TRECHO ::
____
Que a ausência de jogos da “Team Asano” na biblioteca do PS4 tem sido, já há algum tempo, uma das maiores faltas para mim, é algo incontestável. Apesar de outras tentativas da Square Enix de trazer o “sentimento dos clássicos JRPGs” de volta através de outros estúdios internos, nenhum nunca chegou perto do sabor delicioso de jogos como Bravely Default.
Foi então com muita alegria que pude receber o anúncio não só de que Octopath Traveler II seria lançado, mas de que também marcaria a estréia daquela equipe trabalhando em um jogo para plataformas PlayStation. E ela foi feita com um título que captura o que de melhor essa equipe tem a oferecer, dando uma pitada moderna a uma fórmula clássica, envolta em uma das premissas mais únicas e criativas que temos por aí.
____
EXTRATOS DE DADOS ::
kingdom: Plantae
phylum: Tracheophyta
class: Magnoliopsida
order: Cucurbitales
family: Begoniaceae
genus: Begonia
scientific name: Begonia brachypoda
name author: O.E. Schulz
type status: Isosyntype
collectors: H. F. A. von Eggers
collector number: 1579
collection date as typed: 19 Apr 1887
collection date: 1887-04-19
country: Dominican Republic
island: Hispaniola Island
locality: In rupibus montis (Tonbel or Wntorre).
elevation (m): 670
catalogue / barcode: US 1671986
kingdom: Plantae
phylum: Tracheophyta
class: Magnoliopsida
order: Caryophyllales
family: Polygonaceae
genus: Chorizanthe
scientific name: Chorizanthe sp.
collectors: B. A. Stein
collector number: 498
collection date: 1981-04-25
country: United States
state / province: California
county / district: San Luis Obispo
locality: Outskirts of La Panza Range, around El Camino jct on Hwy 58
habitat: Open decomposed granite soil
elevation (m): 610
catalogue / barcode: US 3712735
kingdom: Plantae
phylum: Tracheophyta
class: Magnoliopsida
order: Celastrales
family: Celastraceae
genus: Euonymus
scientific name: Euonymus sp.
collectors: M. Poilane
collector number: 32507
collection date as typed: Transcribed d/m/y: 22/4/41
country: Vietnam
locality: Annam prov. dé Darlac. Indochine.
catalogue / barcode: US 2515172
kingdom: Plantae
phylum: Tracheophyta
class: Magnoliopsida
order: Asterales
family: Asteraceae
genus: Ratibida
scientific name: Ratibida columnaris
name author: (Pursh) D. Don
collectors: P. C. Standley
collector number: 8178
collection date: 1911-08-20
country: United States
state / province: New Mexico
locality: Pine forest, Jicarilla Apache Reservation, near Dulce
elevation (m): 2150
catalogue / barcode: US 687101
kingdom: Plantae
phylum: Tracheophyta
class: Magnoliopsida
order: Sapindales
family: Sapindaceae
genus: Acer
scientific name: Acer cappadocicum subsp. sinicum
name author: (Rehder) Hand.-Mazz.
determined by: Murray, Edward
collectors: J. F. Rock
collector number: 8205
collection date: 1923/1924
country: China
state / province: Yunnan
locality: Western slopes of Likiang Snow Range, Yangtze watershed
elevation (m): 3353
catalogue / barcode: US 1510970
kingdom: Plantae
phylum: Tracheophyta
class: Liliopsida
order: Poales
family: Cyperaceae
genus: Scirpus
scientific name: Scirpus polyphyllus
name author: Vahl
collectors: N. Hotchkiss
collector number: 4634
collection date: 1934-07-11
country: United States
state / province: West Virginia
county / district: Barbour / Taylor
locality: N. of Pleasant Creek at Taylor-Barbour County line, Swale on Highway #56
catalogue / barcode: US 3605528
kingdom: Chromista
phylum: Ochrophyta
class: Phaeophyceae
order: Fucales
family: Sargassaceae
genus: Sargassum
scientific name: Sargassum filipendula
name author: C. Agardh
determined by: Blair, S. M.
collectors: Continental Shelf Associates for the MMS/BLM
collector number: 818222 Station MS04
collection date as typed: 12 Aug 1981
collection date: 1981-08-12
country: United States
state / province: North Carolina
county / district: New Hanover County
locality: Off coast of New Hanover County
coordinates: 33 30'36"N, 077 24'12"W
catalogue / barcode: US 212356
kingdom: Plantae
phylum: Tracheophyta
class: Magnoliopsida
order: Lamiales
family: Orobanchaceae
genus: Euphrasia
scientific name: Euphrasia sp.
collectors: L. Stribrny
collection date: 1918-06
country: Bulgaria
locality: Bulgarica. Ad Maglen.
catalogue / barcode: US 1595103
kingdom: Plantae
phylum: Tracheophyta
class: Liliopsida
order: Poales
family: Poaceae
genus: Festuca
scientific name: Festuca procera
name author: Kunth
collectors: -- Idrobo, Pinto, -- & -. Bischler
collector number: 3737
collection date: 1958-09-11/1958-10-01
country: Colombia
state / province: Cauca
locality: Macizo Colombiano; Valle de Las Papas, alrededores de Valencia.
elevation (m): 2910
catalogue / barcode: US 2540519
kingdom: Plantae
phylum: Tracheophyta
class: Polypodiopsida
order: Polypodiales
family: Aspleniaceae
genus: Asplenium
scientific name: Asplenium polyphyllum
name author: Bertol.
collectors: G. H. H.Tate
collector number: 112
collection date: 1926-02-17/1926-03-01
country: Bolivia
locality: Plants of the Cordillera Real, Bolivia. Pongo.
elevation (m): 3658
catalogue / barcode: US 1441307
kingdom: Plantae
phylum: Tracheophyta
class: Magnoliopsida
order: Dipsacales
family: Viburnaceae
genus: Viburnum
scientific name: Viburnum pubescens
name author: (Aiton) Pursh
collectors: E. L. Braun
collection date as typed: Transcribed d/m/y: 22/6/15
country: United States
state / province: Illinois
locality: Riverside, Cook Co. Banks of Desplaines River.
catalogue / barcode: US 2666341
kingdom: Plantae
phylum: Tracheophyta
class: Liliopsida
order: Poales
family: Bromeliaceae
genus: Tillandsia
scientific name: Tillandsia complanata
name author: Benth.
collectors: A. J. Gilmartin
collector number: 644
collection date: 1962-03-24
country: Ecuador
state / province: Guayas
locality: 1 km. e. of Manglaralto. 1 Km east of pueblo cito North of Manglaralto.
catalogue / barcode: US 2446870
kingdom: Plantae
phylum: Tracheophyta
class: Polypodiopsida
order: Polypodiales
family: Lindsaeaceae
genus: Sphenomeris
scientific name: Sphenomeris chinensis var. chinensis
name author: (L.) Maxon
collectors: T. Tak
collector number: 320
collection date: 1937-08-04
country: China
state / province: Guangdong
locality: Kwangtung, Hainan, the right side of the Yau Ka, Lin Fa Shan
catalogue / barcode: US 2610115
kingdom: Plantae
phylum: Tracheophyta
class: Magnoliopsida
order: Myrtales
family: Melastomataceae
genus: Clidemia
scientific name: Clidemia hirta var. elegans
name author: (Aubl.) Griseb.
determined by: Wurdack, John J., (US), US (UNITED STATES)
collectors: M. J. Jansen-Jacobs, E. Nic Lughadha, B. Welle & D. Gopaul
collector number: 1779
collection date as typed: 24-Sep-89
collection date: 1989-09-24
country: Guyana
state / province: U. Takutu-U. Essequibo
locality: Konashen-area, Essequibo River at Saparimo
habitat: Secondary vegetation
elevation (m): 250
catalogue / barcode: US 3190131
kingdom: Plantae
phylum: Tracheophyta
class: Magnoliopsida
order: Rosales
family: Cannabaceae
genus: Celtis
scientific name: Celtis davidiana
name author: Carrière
____
DETALHES DA TAREFA ::
Responda com base no trecho:
(a) Que empresa fez outras tentativas de trazer de volta o "sentimento dos clássicos JRPGs"?
(b) Octopath Traveler II marcaria a estreia da equipe trabalhando em um jogo para quais plataformas?
(c) O que o título dá a uma fórmula clássica?

RESULTADO DO EXERCÍCIO ::
(a) A Square Enix.
(b) Plataformas PlayStation.
(c) Uma pitada moderna.